Wherever the string "октября" appears in the entries below, return the line that holds it.

Excerpts from a dataset:
☆ ☆ ☆ ☆

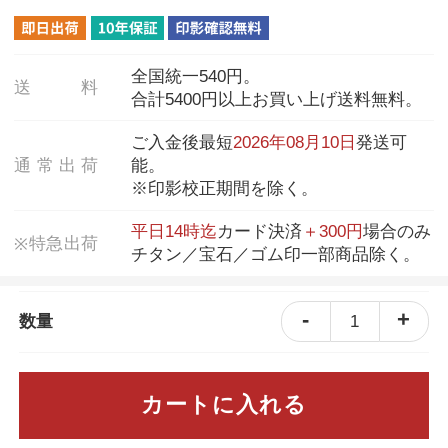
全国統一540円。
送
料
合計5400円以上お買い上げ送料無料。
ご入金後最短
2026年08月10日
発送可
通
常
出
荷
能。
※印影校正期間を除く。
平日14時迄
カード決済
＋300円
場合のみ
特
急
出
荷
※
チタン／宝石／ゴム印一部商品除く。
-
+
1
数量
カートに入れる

☆ ☆ ☆ ☆

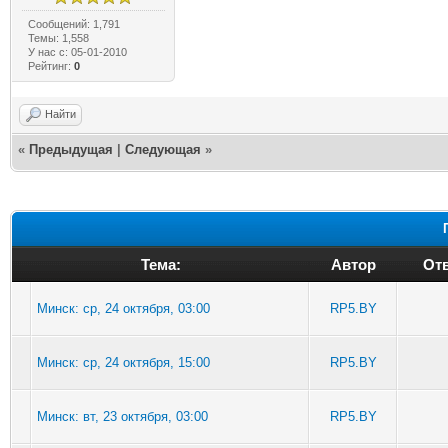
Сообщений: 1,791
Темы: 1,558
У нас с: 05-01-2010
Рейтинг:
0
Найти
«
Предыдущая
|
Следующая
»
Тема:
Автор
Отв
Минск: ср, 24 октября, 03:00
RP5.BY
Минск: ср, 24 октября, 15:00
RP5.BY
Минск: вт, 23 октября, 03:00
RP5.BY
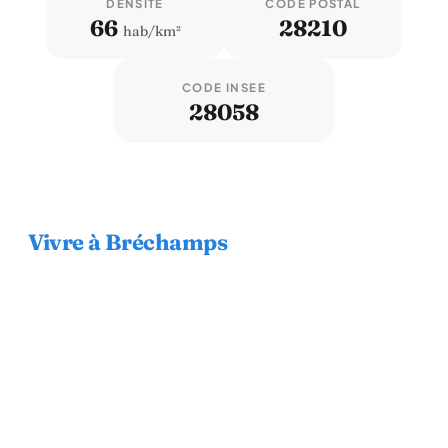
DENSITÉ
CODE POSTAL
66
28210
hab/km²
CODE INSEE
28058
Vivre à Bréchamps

☆ ☆ ☆ ☆

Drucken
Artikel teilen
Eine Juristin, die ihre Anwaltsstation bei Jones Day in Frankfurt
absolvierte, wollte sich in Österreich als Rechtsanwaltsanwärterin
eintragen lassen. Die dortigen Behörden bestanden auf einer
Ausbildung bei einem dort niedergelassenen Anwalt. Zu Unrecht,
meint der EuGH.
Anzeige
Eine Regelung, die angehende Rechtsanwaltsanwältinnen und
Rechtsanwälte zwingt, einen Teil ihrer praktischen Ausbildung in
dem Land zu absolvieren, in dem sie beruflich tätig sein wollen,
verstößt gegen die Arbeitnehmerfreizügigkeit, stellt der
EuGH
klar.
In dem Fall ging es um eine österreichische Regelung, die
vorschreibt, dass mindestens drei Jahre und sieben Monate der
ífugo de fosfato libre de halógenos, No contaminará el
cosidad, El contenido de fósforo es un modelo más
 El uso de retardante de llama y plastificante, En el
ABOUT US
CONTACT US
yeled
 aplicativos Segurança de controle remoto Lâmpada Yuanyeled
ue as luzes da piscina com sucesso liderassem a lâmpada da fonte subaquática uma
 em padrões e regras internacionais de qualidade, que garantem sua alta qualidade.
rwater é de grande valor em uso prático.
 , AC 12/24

☆ ☆ ☆ ☆

• [RESPONSE TO THE TASK]:
Минск: ср, 24 октября, 03:00
Минск: ср, 24 октября, 15:00
Минск: вт, 23 октября, 03:00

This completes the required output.